Para os reguladores e associações de raça, a entrada de capital profissionalizado e a criação de eventos com premiações milionárias, como a parceria com a franquia The Run for a Million, impõem uma nova dinâmica de mercado. O impacto esperado é um aumento na liquidez dos ativos equestres e uma maior pressão por transparência e padronização. Consequentemente, o mercado brasileiro de cavalos de elite tende a se tornar mais eficiente, atraindo investidores que buscam alternativas de diversificação com retornos vinculados à performance esportiva.

Perspectivas e o futuro do mercado de elite

O que permanece incerto é a capacidade de sustentação desse crescimento acelerado frente a possíveis ciclos de retração econômica. Embora a genética de alto valor agregado apresente resiliência, a dependência de eventos de leilão como principal motor de receita exige que a demanda por cavalos de performance continue aquecida. O mercado observará se a profissionalização de Batista se tornará um padrão ou se permanecerá como uma exceção no setor.

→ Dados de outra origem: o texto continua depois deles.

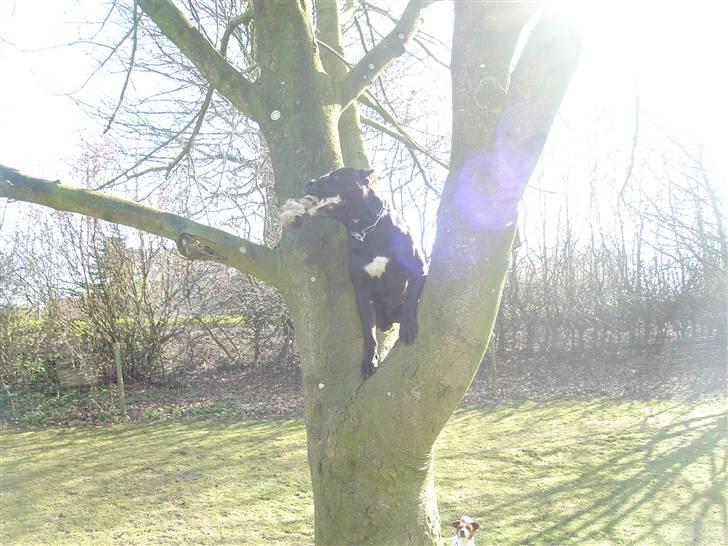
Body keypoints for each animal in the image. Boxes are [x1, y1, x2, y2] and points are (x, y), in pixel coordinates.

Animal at [280, 167, 426, 378]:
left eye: (336, 176)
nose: (309, 183)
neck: (366, 229)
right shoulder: (363, 291)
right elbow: (368, 331)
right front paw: (369, 361)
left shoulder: (418, 267)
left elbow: (411, 299)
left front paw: (407, 326)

O horizonte para os próximos anos aponta para uma maior integração entre o mercado de cavalos de elite e o mercado financeiro. A questão central será como o ecossistema brasileiro responderá à exposição internacional e se a marca JBJ Ranch conseguirá manter sua relevância em mercados europeus e americanos, onde a concorrência por genética de elite é intensa. A trajetória do grupo continuará a ser monitorada como um possível modelo de sucesso na exportação de serviços e ativos biotecnológicos de alto valor.

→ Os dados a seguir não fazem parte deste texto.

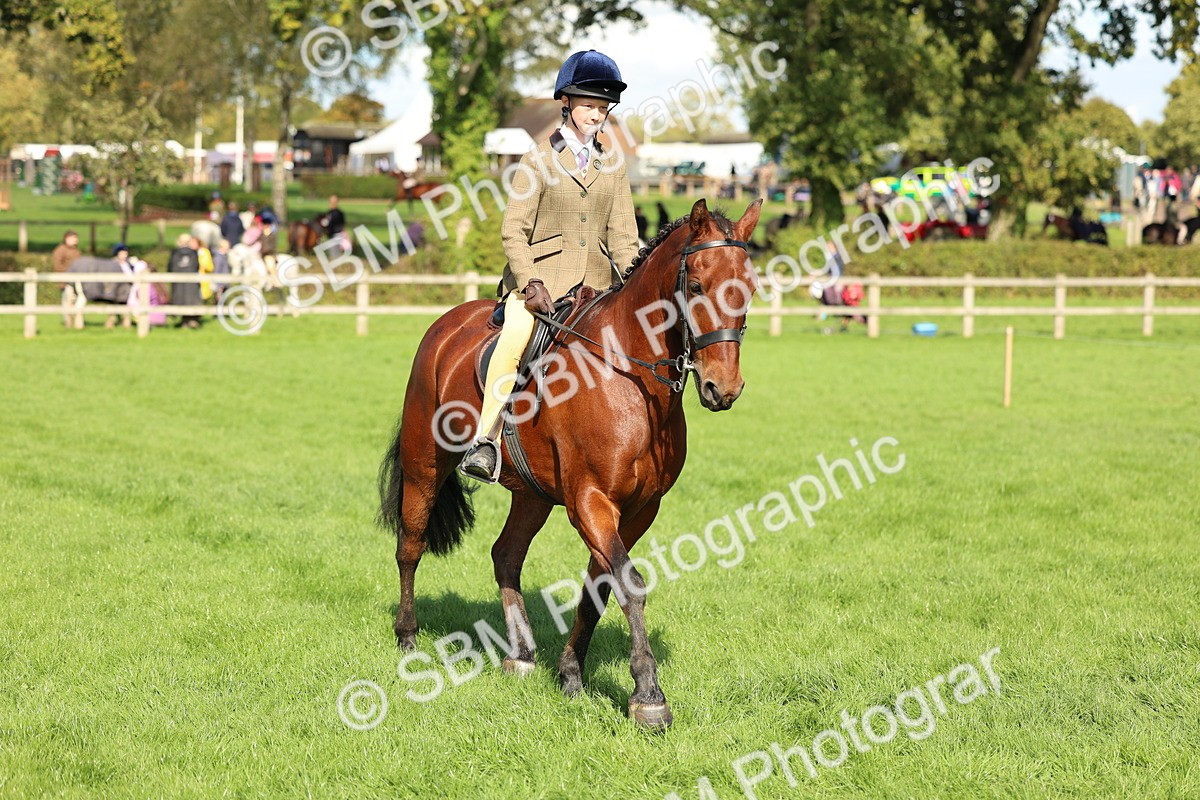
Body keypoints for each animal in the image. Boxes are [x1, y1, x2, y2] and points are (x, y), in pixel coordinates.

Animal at [377, 198, 762, 729]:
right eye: (698, 286)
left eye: (749, 288)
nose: (723, 389)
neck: (628, 378)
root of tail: (446, 323)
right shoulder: (590, 501)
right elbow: (630, 584)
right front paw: (648, 695)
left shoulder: (639, 510)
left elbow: (599, 588)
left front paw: (571, 674)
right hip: (424, 466)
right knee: (410, 547)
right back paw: (408, 638)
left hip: (531, 494)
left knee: (506, 554)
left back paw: (521, 655)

A transição da JBJ Ranch de uma iniciativa familiar para uma operação transnacional ilustra a metamorfose do agronegócio brasileiro, que deixa de ser apenas uma commodity para focar em ativos de nicho com alta margem. O sucesso de Fabrício Batista dependerá, em última análise, da sua capacidade de manter a excelência genética enquanto escala uma operação que, por natureza, exige um nível de detalhe e cuidado artesanal que raramente escala sem desafios operacionais significativos.